▸ **Task instructions**:
Please copy each line of the records below that includes the word "html".

▸ **Records supplied**:
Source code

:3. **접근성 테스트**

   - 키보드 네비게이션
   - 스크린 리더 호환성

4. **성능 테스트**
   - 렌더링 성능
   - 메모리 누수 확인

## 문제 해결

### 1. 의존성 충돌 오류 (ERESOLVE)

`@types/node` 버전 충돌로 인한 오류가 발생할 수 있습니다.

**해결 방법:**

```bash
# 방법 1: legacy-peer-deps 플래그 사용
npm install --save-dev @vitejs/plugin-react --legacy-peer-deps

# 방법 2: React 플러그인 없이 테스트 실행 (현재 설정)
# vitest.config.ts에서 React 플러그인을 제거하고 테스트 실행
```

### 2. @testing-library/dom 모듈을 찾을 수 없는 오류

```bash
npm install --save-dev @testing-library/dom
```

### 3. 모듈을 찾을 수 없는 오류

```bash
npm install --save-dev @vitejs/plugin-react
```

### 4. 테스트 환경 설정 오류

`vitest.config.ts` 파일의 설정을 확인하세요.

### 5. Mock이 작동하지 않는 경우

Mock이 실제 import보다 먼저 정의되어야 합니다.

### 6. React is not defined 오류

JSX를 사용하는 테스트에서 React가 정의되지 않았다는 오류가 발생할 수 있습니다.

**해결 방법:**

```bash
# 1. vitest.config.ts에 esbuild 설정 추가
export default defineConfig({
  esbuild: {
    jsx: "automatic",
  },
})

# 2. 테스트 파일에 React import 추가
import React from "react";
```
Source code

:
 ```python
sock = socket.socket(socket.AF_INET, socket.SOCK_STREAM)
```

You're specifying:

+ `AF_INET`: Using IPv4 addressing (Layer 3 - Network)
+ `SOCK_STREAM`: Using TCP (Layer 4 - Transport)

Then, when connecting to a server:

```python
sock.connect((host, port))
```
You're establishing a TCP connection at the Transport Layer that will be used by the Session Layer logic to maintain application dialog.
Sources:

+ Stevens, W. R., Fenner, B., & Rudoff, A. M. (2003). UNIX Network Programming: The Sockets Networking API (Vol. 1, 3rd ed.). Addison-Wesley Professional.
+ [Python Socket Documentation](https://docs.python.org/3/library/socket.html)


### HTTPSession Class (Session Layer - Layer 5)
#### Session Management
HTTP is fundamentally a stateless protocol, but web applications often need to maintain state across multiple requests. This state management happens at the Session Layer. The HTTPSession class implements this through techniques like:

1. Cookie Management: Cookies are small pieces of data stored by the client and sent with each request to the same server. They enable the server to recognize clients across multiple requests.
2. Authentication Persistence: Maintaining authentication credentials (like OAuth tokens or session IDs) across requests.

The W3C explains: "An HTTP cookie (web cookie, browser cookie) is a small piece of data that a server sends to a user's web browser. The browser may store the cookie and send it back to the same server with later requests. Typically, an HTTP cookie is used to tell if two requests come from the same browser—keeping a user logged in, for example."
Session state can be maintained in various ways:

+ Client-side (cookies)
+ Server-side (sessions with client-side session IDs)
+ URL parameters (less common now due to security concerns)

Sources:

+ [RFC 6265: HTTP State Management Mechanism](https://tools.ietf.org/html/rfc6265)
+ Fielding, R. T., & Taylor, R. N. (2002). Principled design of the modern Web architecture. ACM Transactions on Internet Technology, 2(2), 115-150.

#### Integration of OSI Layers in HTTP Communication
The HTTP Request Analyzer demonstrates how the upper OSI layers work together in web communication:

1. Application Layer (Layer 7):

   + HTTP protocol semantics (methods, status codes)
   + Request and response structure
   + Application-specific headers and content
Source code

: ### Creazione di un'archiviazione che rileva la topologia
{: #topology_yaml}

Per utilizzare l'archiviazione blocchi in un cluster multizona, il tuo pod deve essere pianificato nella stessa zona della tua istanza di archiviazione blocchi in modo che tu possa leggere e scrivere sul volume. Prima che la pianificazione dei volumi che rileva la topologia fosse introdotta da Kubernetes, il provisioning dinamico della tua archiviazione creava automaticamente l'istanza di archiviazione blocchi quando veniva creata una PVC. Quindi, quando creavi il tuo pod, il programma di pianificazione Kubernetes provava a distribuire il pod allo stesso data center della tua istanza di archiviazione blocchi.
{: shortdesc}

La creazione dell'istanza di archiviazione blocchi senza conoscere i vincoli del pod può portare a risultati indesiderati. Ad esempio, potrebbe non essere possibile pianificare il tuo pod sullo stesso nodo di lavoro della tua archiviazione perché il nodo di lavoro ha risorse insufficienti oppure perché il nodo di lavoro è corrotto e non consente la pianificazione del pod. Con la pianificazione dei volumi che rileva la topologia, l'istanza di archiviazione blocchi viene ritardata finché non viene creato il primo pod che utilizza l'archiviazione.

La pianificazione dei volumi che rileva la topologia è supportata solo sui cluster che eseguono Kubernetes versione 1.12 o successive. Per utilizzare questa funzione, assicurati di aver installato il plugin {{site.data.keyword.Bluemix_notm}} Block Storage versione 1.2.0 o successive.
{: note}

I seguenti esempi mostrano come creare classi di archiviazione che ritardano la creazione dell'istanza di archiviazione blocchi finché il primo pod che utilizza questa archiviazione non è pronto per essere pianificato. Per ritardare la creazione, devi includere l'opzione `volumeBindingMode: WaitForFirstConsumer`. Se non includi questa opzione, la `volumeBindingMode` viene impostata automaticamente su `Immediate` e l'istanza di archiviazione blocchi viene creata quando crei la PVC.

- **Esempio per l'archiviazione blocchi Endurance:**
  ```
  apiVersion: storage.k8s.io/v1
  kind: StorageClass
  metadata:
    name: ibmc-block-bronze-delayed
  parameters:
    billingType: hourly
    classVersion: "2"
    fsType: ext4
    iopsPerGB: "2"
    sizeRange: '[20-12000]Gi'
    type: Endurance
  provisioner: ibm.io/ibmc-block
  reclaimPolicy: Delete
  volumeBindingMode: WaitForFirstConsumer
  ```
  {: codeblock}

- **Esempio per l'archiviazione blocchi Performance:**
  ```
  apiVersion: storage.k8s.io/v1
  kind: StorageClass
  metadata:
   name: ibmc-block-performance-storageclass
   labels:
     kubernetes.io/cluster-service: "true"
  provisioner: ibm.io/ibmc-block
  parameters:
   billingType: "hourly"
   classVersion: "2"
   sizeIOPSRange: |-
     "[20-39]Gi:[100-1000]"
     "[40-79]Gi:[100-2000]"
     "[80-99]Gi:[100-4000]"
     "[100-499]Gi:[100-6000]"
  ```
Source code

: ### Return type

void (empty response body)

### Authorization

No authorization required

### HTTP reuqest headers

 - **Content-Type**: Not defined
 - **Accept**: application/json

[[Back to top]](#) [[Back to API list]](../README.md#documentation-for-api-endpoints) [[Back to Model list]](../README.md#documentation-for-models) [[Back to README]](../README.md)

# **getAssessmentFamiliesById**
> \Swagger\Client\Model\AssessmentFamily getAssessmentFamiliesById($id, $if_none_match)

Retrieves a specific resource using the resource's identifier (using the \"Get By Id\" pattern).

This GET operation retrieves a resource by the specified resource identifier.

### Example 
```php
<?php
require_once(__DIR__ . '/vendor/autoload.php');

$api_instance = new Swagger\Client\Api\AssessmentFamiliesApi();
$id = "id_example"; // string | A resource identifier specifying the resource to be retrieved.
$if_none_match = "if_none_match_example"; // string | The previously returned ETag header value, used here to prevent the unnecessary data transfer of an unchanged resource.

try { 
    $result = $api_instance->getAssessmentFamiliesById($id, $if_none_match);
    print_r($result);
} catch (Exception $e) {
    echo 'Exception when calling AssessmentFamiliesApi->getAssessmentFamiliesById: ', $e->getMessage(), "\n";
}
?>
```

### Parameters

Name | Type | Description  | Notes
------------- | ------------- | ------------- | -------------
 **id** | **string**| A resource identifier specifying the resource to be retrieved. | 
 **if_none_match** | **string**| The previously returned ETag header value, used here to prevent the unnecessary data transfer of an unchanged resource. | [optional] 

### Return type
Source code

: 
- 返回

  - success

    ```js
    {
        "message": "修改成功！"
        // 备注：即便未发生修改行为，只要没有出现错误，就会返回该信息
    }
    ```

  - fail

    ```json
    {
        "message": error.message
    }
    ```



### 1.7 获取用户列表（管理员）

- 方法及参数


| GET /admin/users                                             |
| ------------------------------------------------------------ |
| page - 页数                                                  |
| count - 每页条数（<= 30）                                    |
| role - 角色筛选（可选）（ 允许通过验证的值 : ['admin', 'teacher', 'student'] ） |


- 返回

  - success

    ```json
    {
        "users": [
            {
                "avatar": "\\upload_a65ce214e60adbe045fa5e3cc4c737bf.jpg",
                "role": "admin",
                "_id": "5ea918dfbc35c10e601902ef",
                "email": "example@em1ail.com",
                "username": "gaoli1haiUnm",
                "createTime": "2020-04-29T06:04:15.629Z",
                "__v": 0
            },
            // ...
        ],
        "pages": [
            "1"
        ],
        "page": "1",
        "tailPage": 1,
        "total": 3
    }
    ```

▸ **Task output**:
+ [Python Socket Documentation](https://docs.python.org/3/library/socket.html)
+ [RFC 6265: HTTP State Management Mechanism](https://tools.ietf.org/html/rfc6265)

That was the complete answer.